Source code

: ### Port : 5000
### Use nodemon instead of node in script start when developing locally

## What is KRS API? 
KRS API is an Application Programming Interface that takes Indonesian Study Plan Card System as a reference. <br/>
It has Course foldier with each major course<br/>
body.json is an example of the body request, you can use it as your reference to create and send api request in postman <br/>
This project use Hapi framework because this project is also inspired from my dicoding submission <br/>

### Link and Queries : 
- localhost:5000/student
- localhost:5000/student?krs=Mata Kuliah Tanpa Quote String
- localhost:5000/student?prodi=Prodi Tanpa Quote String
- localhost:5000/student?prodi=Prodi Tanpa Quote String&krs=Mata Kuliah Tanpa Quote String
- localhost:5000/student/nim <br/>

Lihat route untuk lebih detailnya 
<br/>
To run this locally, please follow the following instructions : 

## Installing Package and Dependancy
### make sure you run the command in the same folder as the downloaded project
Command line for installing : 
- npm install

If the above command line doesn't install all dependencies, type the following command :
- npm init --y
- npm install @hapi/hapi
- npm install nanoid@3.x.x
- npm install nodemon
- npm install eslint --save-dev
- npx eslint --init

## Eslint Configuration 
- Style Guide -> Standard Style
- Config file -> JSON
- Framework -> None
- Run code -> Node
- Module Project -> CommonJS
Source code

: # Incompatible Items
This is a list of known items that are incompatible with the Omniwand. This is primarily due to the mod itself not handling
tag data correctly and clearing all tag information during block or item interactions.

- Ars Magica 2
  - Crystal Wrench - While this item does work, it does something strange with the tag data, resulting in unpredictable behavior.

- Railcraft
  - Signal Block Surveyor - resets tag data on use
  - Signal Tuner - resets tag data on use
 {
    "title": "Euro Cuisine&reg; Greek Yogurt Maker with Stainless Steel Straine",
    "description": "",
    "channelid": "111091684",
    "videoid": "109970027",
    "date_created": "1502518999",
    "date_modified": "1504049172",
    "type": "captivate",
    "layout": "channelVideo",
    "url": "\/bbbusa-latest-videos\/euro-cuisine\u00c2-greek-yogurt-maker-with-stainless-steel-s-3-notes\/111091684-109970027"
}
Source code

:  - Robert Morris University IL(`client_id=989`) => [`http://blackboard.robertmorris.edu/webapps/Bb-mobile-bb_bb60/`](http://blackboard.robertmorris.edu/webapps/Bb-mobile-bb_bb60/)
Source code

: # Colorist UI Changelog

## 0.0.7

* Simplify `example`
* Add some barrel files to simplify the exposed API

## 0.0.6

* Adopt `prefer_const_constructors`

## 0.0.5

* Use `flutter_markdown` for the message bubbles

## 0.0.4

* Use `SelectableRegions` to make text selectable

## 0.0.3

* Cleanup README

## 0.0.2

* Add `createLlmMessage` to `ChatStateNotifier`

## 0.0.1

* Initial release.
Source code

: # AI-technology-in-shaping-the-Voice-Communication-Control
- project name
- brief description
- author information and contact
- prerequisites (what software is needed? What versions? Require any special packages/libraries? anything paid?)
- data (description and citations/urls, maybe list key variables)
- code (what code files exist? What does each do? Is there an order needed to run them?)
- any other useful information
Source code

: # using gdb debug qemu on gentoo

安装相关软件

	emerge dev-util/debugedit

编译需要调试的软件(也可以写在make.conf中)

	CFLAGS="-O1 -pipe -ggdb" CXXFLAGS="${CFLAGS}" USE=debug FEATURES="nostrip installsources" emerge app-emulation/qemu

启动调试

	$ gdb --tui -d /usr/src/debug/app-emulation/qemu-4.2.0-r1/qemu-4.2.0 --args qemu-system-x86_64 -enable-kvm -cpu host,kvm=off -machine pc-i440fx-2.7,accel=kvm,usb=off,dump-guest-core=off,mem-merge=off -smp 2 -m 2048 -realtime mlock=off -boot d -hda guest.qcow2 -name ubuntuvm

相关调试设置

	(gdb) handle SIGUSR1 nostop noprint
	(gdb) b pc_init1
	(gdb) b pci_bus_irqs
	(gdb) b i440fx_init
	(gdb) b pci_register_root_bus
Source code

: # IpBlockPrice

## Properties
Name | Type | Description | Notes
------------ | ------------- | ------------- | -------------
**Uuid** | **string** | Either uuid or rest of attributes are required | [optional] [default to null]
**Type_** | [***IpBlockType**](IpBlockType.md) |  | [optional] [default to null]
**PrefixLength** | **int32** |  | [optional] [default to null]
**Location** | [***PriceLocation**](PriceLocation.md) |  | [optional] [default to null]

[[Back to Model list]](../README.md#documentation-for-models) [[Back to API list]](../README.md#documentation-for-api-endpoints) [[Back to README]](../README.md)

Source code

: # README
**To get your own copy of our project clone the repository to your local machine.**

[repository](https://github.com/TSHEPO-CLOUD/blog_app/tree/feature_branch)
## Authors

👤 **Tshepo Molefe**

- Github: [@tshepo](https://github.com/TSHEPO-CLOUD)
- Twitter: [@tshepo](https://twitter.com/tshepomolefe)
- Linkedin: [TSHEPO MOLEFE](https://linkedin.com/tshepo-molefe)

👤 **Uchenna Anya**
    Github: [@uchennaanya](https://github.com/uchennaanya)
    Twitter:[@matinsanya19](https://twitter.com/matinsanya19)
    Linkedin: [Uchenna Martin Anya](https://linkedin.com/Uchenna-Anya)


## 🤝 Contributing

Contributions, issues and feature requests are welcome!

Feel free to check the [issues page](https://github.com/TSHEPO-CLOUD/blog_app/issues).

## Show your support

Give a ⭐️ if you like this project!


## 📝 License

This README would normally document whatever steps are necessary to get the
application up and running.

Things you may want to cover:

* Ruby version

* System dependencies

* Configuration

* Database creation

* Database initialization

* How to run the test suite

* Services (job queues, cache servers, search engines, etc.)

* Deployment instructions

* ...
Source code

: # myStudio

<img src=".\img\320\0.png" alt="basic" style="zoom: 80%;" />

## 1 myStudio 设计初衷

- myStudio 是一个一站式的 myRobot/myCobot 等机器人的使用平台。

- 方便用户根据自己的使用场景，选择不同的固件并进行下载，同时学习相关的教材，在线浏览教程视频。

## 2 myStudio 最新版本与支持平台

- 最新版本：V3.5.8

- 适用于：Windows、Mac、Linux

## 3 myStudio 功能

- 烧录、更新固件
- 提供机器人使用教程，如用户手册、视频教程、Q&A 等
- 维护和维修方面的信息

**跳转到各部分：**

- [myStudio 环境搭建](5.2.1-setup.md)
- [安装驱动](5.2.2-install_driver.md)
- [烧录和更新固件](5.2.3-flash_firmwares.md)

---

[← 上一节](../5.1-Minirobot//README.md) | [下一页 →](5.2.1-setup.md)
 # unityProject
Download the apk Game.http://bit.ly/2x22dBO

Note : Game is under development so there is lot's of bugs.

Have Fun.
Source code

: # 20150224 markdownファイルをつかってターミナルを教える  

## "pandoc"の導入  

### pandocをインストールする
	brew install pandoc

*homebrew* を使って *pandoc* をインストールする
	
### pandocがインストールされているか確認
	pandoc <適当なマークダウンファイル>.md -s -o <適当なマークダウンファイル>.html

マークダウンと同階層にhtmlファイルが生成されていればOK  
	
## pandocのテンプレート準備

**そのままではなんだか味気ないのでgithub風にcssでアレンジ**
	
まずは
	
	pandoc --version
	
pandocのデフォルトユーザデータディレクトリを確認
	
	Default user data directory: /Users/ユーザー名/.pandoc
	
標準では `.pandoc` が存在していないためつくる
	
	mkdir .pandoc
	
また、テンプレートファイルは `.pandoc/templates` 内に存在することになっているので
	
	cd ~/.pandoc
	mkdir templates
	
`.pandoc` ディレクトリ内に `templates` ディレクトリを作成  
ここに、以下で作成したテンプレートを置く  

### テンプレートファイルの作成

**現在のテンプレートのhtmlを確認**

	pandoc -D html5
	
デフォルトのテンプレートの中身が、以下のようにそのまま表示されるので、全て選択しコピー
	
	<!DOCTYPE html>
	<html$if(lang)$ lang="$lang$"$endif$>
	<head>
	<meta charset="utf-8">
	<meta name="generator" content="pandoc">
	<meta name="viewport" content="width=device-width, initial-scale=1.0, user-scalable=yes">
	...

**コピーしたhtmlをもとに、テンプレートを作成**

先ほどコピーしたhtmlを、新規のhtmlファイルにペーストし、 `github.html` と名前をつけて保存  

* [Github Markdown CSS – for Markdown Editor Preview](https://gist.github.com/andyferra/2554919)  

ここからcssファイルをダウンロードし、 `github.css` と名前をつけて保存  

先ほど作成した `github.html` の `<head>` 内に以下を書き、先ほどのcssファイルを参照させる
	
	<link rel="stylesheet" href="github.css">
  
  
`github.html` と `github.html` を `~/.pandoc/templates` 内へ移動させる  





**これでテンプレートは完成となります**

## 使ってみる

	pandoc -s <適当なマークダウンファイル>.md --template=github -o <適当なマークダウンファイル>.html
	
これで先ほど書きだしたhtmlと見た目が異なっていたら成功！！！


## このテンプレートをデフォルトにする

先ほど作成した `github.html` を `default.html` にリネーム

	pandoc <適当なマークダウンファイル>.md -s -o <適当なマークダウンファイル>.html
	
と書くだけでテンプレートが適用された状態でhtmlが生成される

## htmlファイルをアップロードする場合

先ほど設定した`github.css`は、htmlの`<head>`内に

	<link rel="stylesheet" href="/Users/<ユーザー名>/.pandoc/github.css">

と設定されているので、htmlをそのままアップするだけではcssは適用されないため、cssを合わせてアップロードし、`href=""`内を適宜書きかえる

What to produce —
How many lines of the material contain the string "there", with case counting? Reply with the number alone.

Completed exercise —
2